Neon Hunk was a husband/wife noise music duo from Milwaukee, composed of Jennifurmium (Mothmaster) - vocals and analog synthesizer/ring modulator, and Pink Diamond (Mossmaster) - Drums, Vocals, and Modular Digital Synthesizer. Neon Hunk formed in the summer of 2000 under the name Abracadaver, but changed their name to Neon Hunk in 2001. Neon Hunk disbanded in 2004. Both members of Neon Hunk have continued to record music independently after halting activity with the band.

The music of Neon Hunk featured sparse, drum and synthesizer arrangements, generally non-tonal, and often in non-standard and frequently changing time signatures. Neon Hunk's vocals were processed with a vocoder with a noise source as the carrier, and were often likened to the sound of a cougar.

Their sound combined aspects of progressive and experimental rock, punk, avant-garde electronic/noise music, and at times, free-improvisation. The music is held together with a quirky, cartoonish pop sensibility. Typical Neon Hunk songs rarely exceeded two minutes, though live shows sometimes featured longer improvised jam-sessions (as documented on their tape-only release Neyan Honkies and the self-released tour only release, SECRETS OF THE HUNK).

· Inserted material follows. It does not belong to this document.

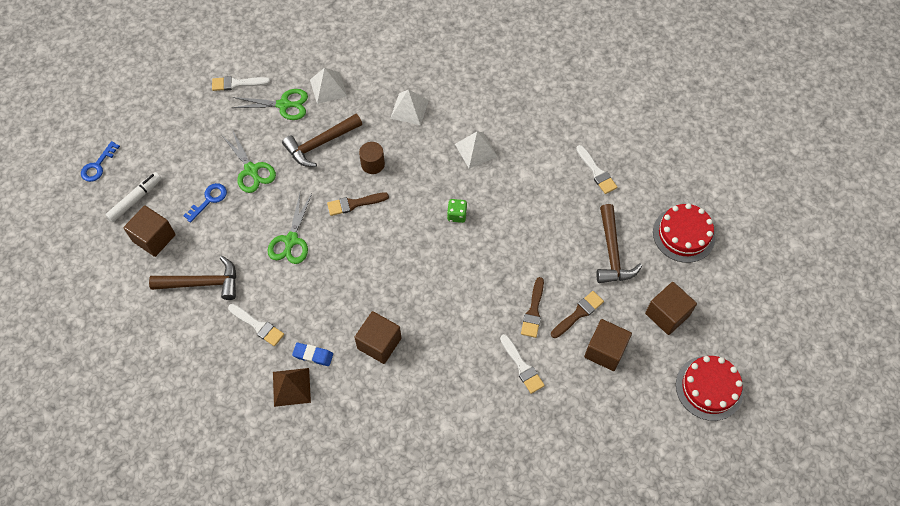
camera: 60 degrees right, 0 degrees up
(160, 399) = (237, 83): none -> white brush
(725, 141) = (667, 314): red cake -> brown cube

Neon Hunk sited diverse influences including Black Sabbath, Melvins, Ruins, Rush, Blue Cheer, early Devo, and Kraftwerk, as well as musical contemporaries such as many of their Load Records peers and many other artists within the underground noise and punk community.

The twosome was known for their lively, high energy shows, disjointed dance moves, and scrapped-together, bright, home-modified masks and costumes.

Neon Hunk toured the US and Canada several times in summers and winters from 2001 to 2003 including partial or whole tours with Hair Police, Mammal, Wolf Eyes, The Locust, Chinese Stars, Kites, and Black Coitus Family.

Neon Hunk's final performance was in 2004 at the De Stijl festival in Minneapolis, MN alongside The Dream Aktion Unit (Thurston Moore/Chris Corsano/Paul Flaherty/Jim O’Rourke), Devendra Banhart, Wooden Wand and the Vanishing Voice, Dead Machines,  and other noise/freak weirdos.

Since the dissolution of Neon Hunk, Mossmaster and Mothmaster have continued recording music under various names. Mossmaster has self-released several solo CDr's, and as of 2009 is working on a full-length album and recording music for various film and video related media.

Discography

AbraCadaver 7-inch EP (Liquid Death/Hello Pussy Records 2001)
Split 7-inch EP with My Name is Rar Rar (Liquid Death/Hello Pussy Records 2002)
SECRETS OF THE HUNK (Self-Released tour only release - two versions with different packaging 2002 & 2003)
Neyan Honkies Cassette (Heresee 2002)
Smarmymob (Load Records 2003)
Split 10-inch EP as Crystal Fantasy with Hair Police (Liquid Death/Hello Pussy Records ??)